Royal Palm Estates is a census-designated place (CDP) in Palm Beach County, Florida, United States. The population was 1,974 at the 2020 census.

Geography
Royal Palm Estates is located at  (26.680793, -80.127214).

According to the United States Census Bureau, the CDP has a total area of 2.1 km (0.8 mi2), all land.

Demographics

As of the census of 2000, there were 3,583 people, 1,126 households, and 835 families residing in the CDP.  The population density was 1,729.3/km (4,451.1/mi2).  There were 1,204 housing units at an average density of 581.1/km (1,495.7/mi2).  The racial makeup of the CDP was 69.83% White (47.2% were Non-Hispanic White,) 15.27% African American, 0.45% Native American, 1.28% Asian, 0.11% Pacific Islander, 8.54% from other races, and 4.52% from two or more races.

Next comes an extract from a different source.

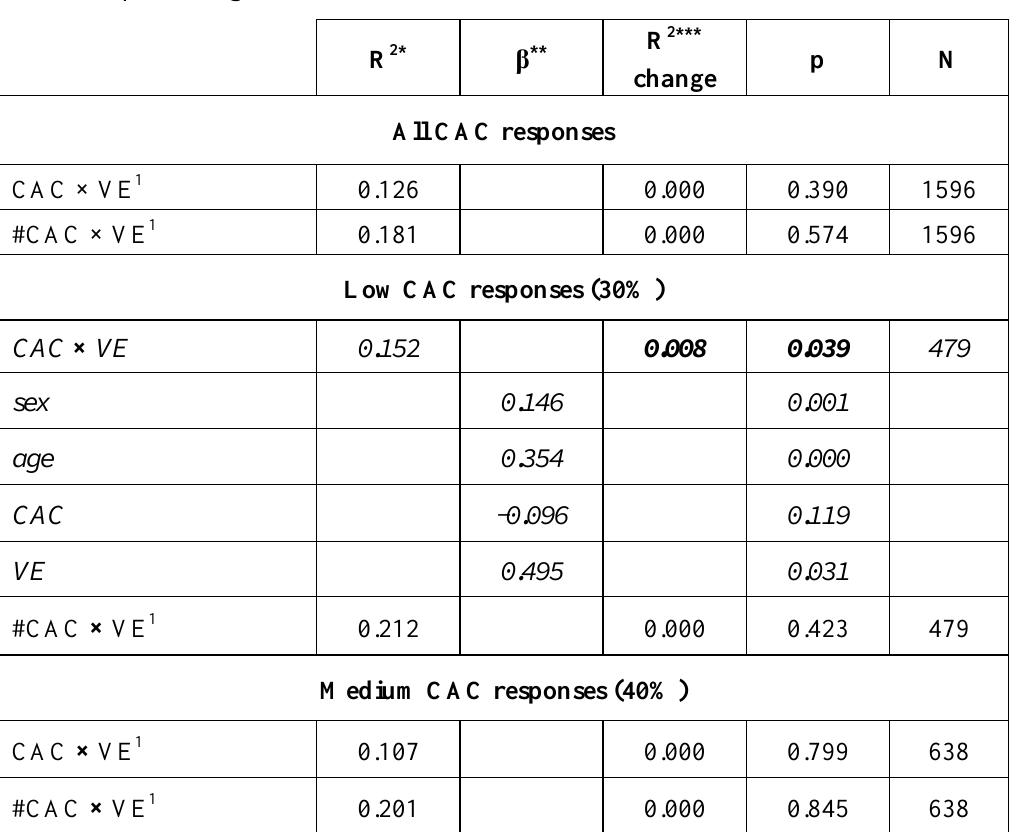
Table 5. Regression analysis of interactions between carotid artery compliance and vital exhaustion in predicting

Hispanic or Latino of any race were 34.08% of the population.

There were 1,126 households, out of which 44.8% had children under the age of 18 living with them, 44.6% were married couples living together, 19.4% had a female householder with no husband present, and 25.8% were non-families. 17.4% of all households were made up of individuals, and 3.0% had someone living alone who was 65 years of age or older.  The average household size was 3.10 and the average family size was 3.41.

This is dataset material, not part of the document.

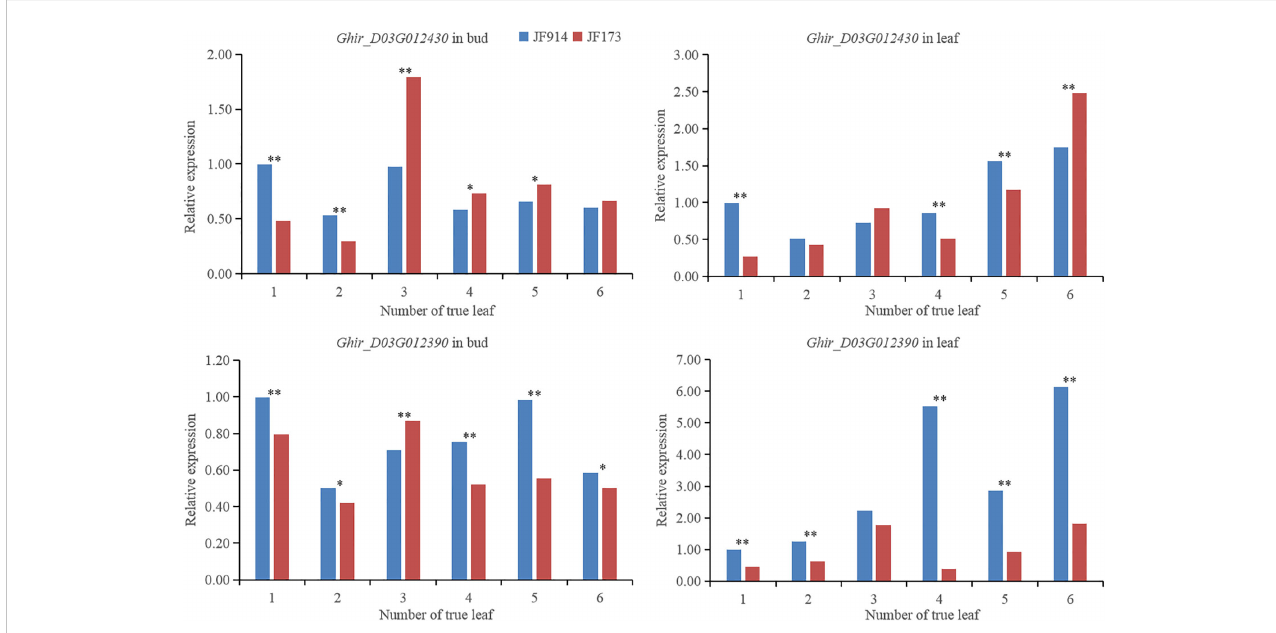
FIGURE 4 Gene expression level in the bud and leaf of JF914 and JF173. *, the difference reached p =0.05 signi fi cance level; **, the difference reached p =0.01 signi fi cance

In the CDP, the population was spread out, with 30.3% under the age of 18, 10.4% from 18 to 24, 34.7% from 25 to 44, 17.5% from 45 to 64, and 7.1% who were 65 years of age or older.  The median age was 30 years. For every 100 females, there were 106.4 males.  For every 100 females age 18 and over, there were 103.8 males.

The median income for a household in the CDP was $31,331, and the median income for a family was $32,402. Males had a median income of $26,563 versus $21,587 for females. The per capita income for the CDP was $18,231.  About 18.4% of families and 22.2% of the population were below the poverty line, including 23.3% of those under age 18 and 7.4% of those age 65 or over.

As of 2000, English was the first language for 65.12% of all residents, while Spanish made up 33.76%, and French Creole was the mother tongue for 1.12% of the population.